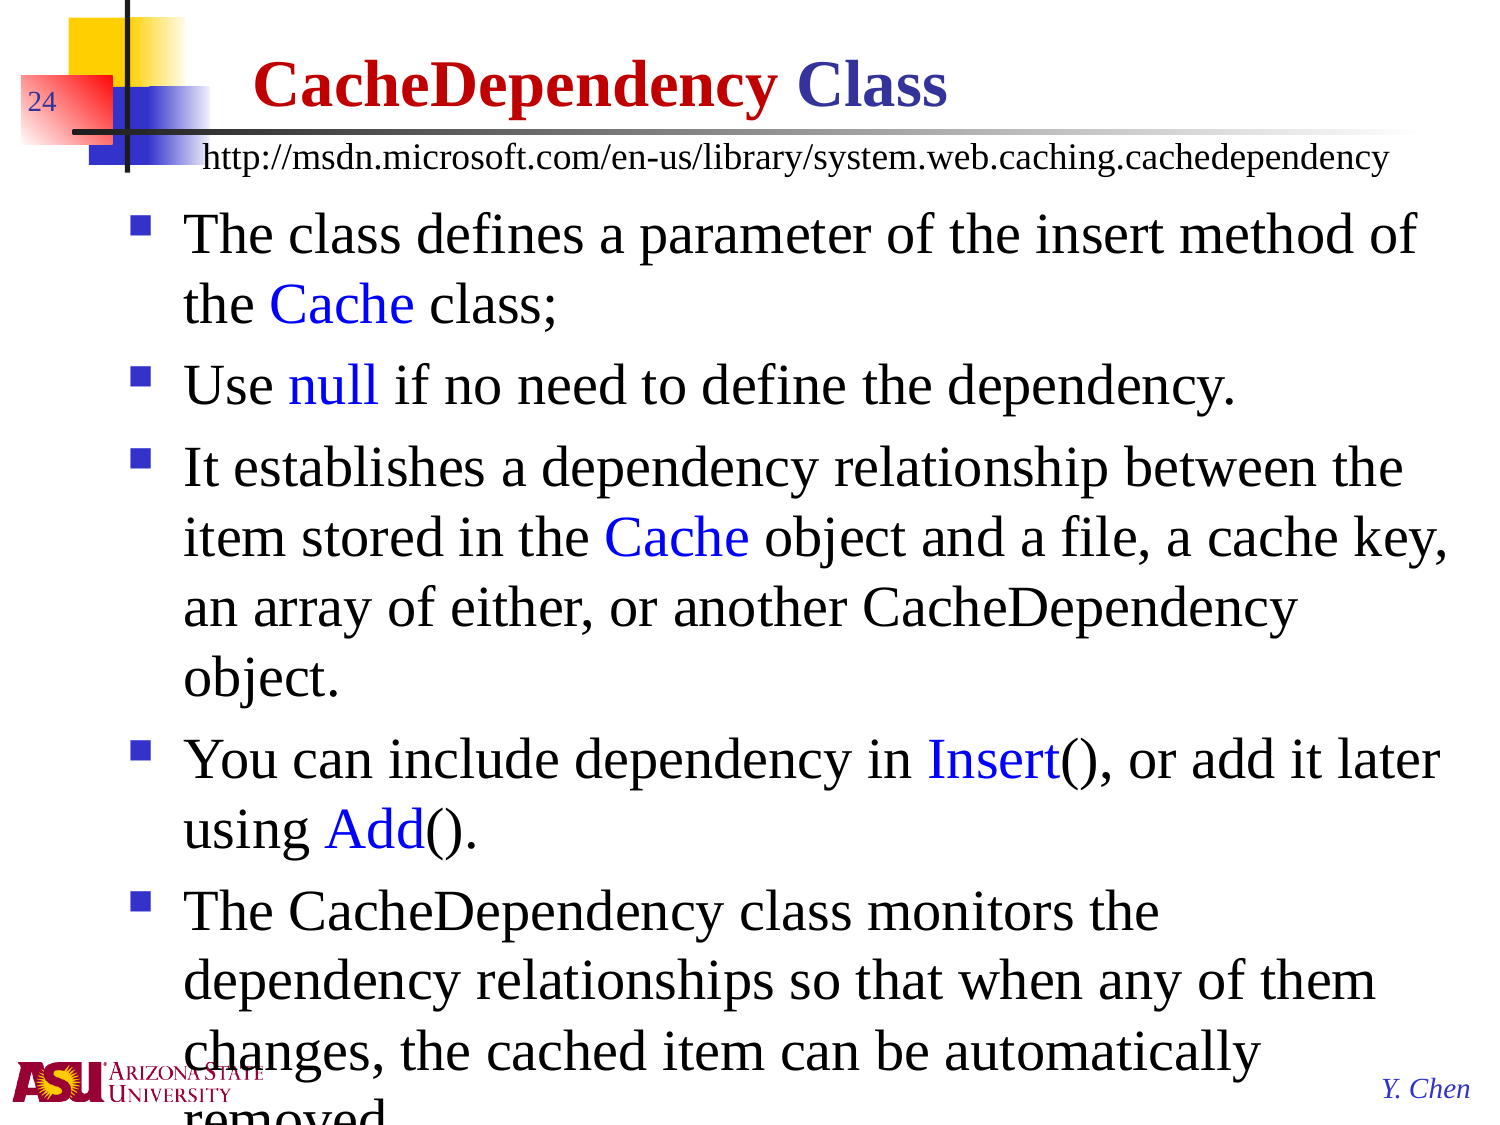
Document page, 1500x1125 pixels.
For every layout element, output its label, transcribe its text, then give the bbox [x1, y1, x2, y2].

list The class defines a parameter of the insert method of the Cache class; Use null if no need to define the dependency. It establishes a dependency relationship between the item stored in the Cache object and a file, a cache key, an array of either, or another CacheDependency object. You can include dependency in Insert(), or add it later using Add(). The CacheDependency class monitors the dependency relationships so that when any of them changes, the cached item can be automatically removed [112, 187, 1469, 1100]
slide_number 24 [12, 49, 126, 126]
picture [12, 1062, 263, 1102]
text_box http://msdn.microsoft.com/en-us/library/system.web.caching.cachedependency [187, 124, 1444, 185]
title CacheDependency Class [237, 24, 1488, 128]
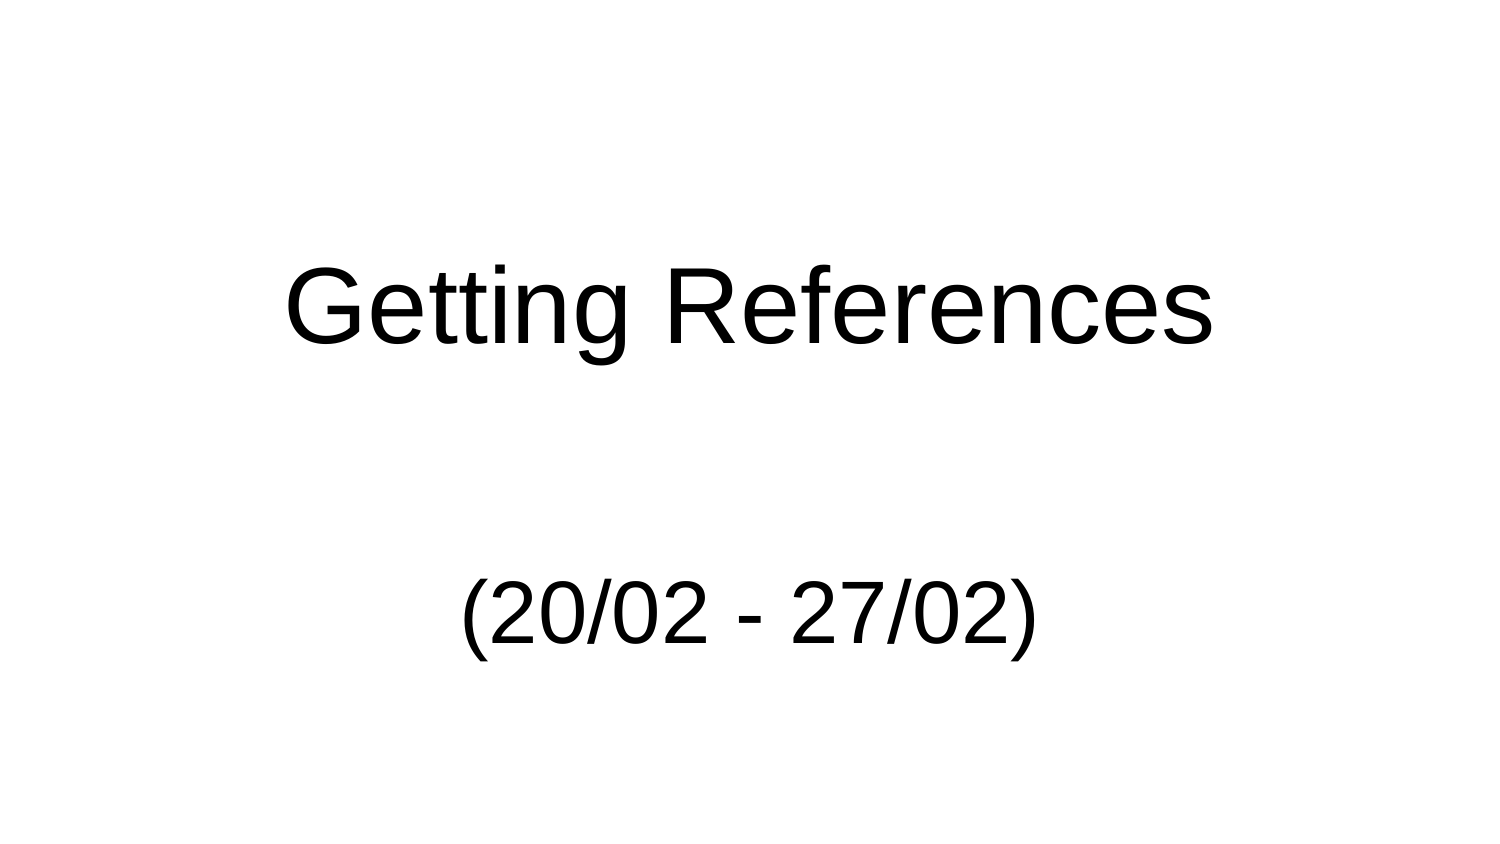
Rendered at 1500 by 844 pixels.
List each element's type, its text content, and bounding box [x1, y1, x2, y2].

title Getting References [51, 166, 1449, 503]
title (20/02 - 27/02) [405, 546, 1095, 678]
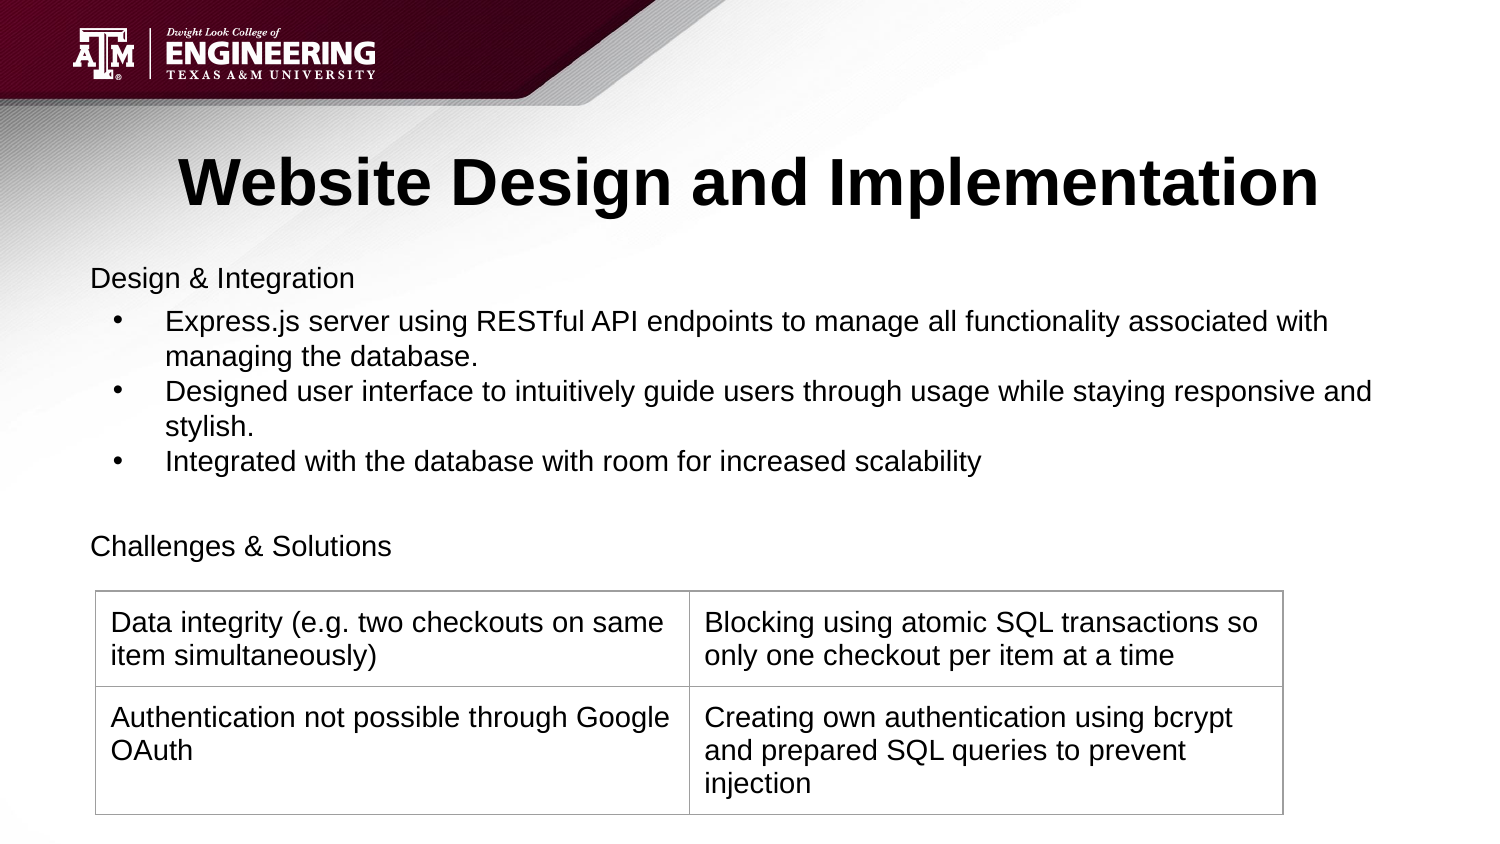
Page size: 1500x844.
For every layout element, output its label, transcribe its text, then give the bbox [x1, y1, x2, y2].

list Design & Integration Express.js server using RESTful API endpoints to manage all functionality associated with managing the database. Designed user interface to intuitively guide users through usage while staying responsive and stylish. Integrated with the database with room for increased scalability Challenges & Solutions [75, 252, 1425, 754]
table_header Data integrity (e.g. two checkouts on same item simultaneously) [96, 592, 689, 686]
title Website Design and Implementation [75, 129, 1425, 228]
picture [0, 0, 1500, 844]
table_header Blocking using atomic SQL transactions so only one checkout per item at a time [690, 592, 1282, 686]
table_cell Authentication not possible through Google OAuth [96, 687, 689, 814]
table_cell Creating own authentication using bcrypt and prepared SQL queries to prevent injection [690, 687, 1282, 814]
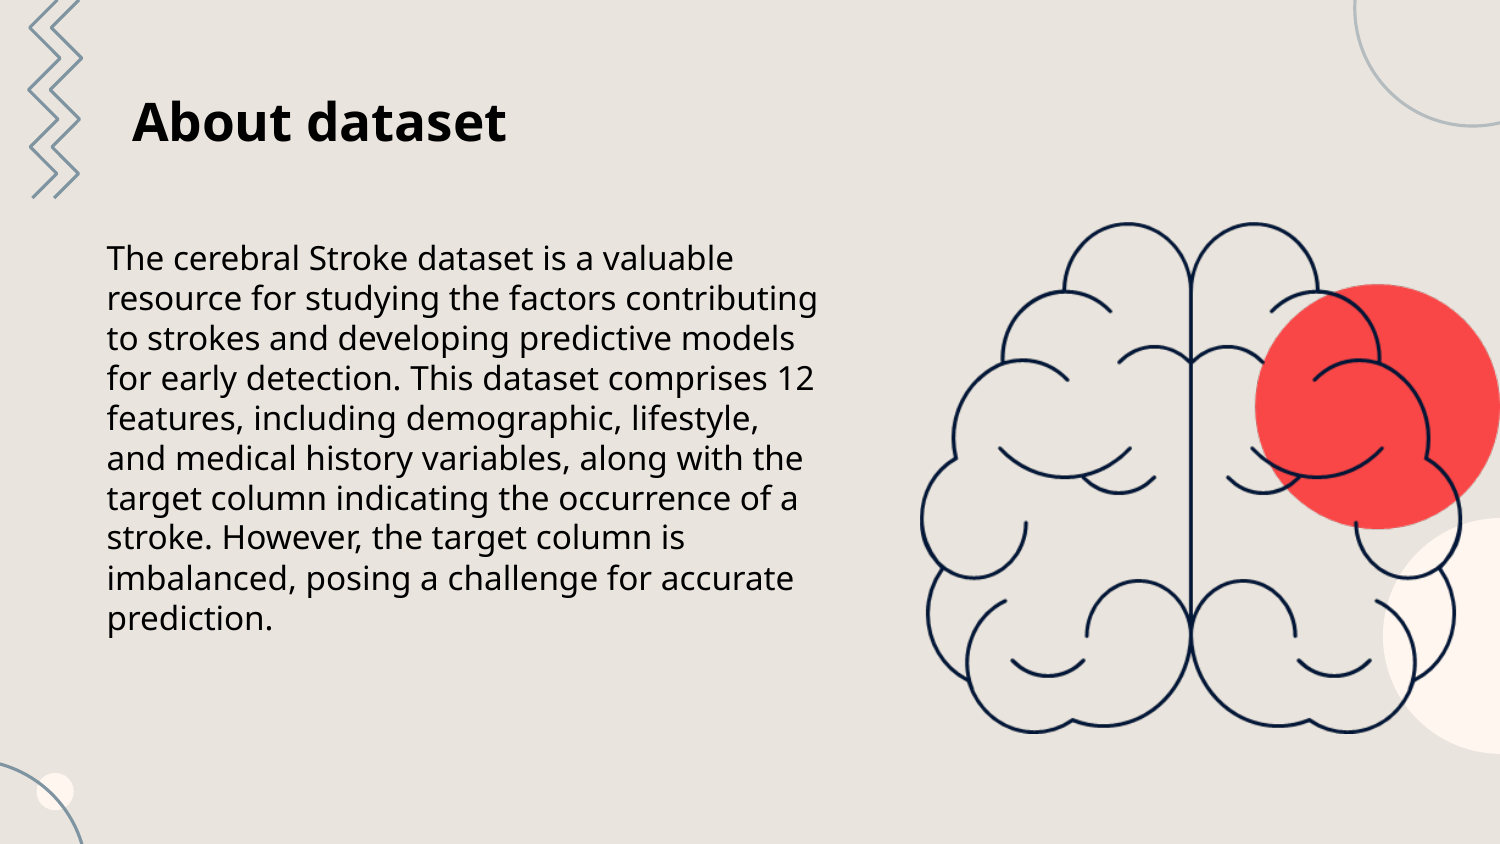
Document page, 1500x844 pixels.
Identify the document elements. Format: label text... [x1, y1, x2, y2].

title About dataset [116, 72, 1383, 167]
picture [920, 222, 1500, 734]
subtitle The cerebral Stroke dataset is a valuable resource for studying the factors contributing to strokes and developing predictive models for early detection. This dataset comprises 12 features, including demographic, lifestyle, and medical history variables, along with the target column indicating the occurrence of a stroke. However, the target column is imbalanced, posing a challenge for accurate prediction. [91, 222, 841, 788]
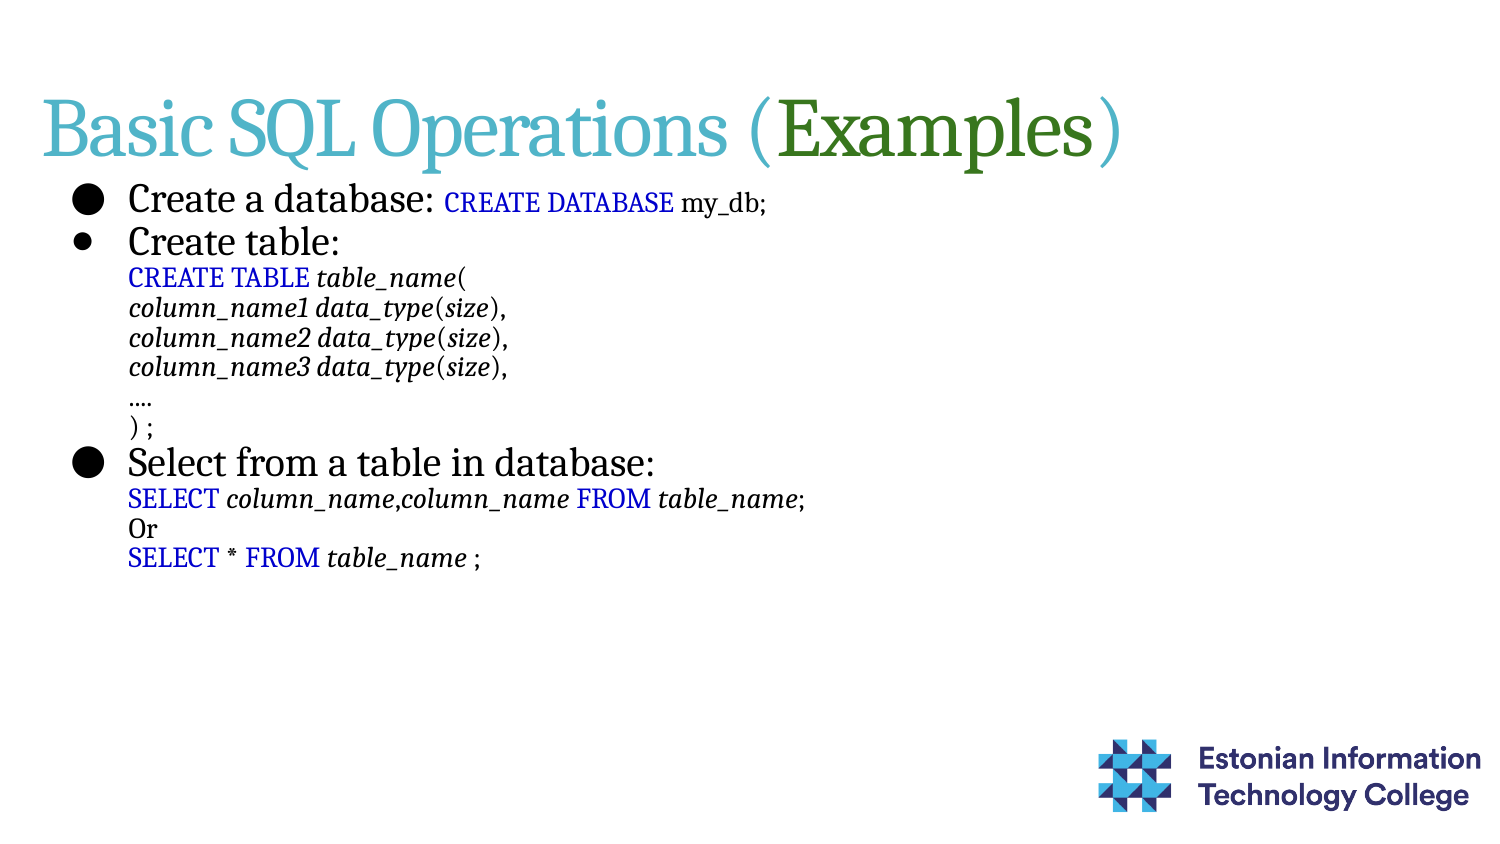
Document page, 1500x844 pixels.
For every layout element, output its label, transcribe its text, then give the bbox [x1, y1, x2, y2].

picture [1040, 681, 1500, 844]
list Create a database: CREATE DATABASE my_db; Create table: CREATE TABLE table_name( column_name1 data_type(size), column_name2 data_type(size), column_name3 data_type(size), .... ) ; Select from a table in database: SELECT column_name,column_name FROM table_name; Or SELECT * FROM table_name ; [38, 164, 1488, 834]
title Basic SQL Operations (Examples) [26, 72, 1458, 167]
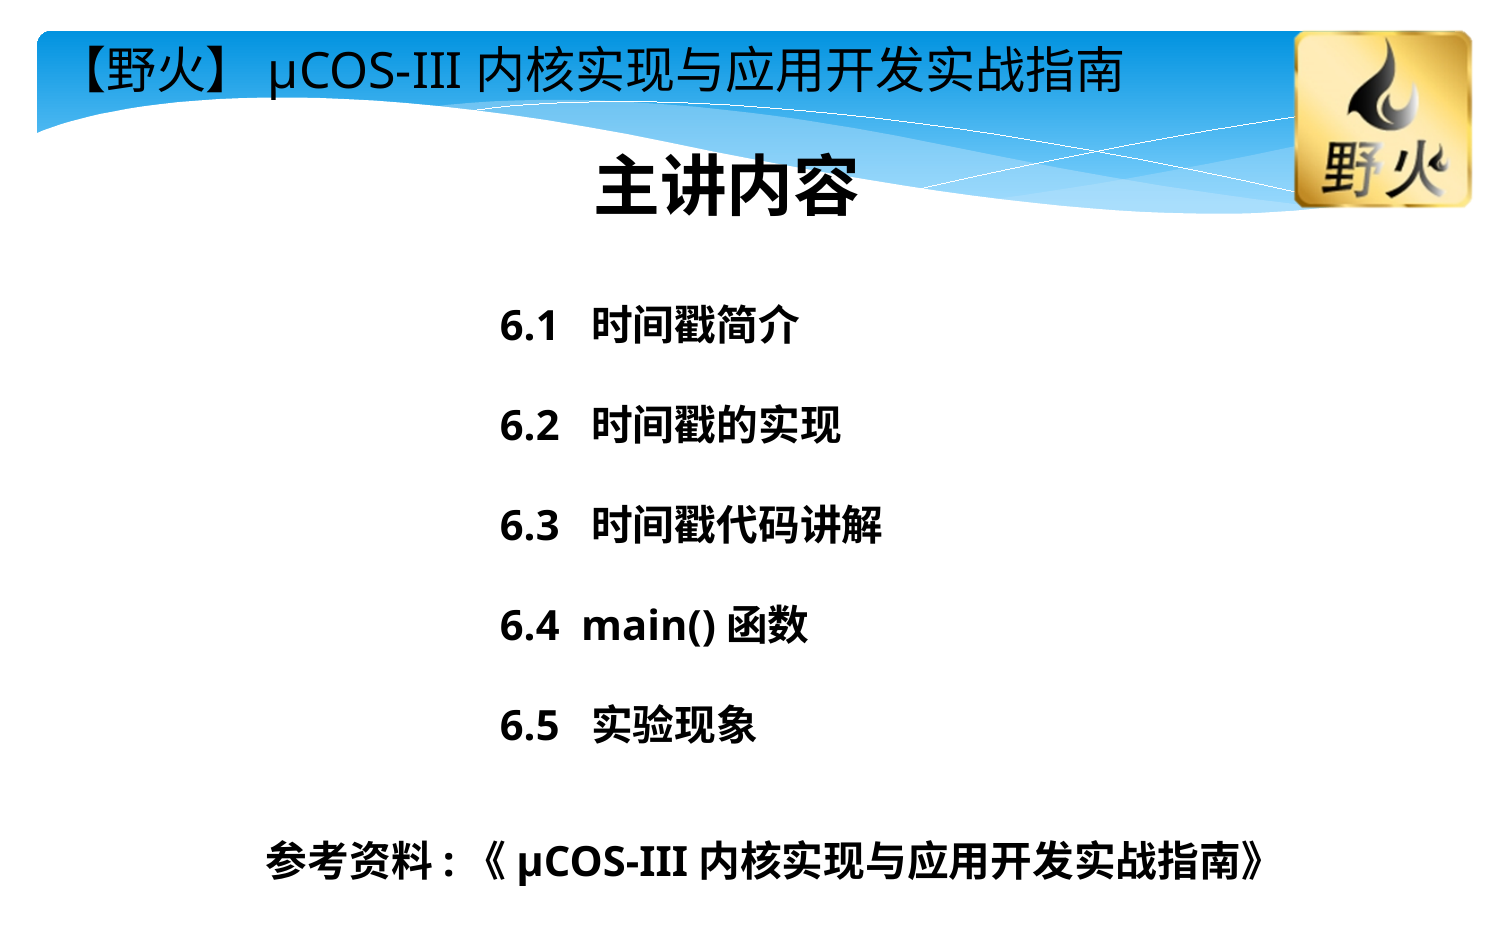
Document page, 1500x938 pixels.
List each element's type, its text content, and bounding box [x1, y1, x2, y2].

text_box 6.1 时间戳简介 6.2 时间戳的实现 6.3 时间戳代码讲解 6.4 main()函数 6.5 实验现象 [484, 291, 899, 757]
text_box 参考资料:《μCOS-III内核实现与应用开发实战指南》 [225, 802, 1324, 893]
text_box 【野火】μCOS-III内核实现与应用开发实战指南 [41, 31, 1258, 103]
picture [1272, 4, 1498, 230]
text_box 主讲内容 [254, 136, 1200, 232]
______
**Request**
Extract, from the listing above, every line where the string "pixels" occurs.

**Answer to the exercise**
Document page, 1500x1125 pixels.
Rendered at 1500 by 844 pixels.
Document page, 1500x844 pixels.
Document page, 1500x844 pixels.
Document page, 1500x938 pixels.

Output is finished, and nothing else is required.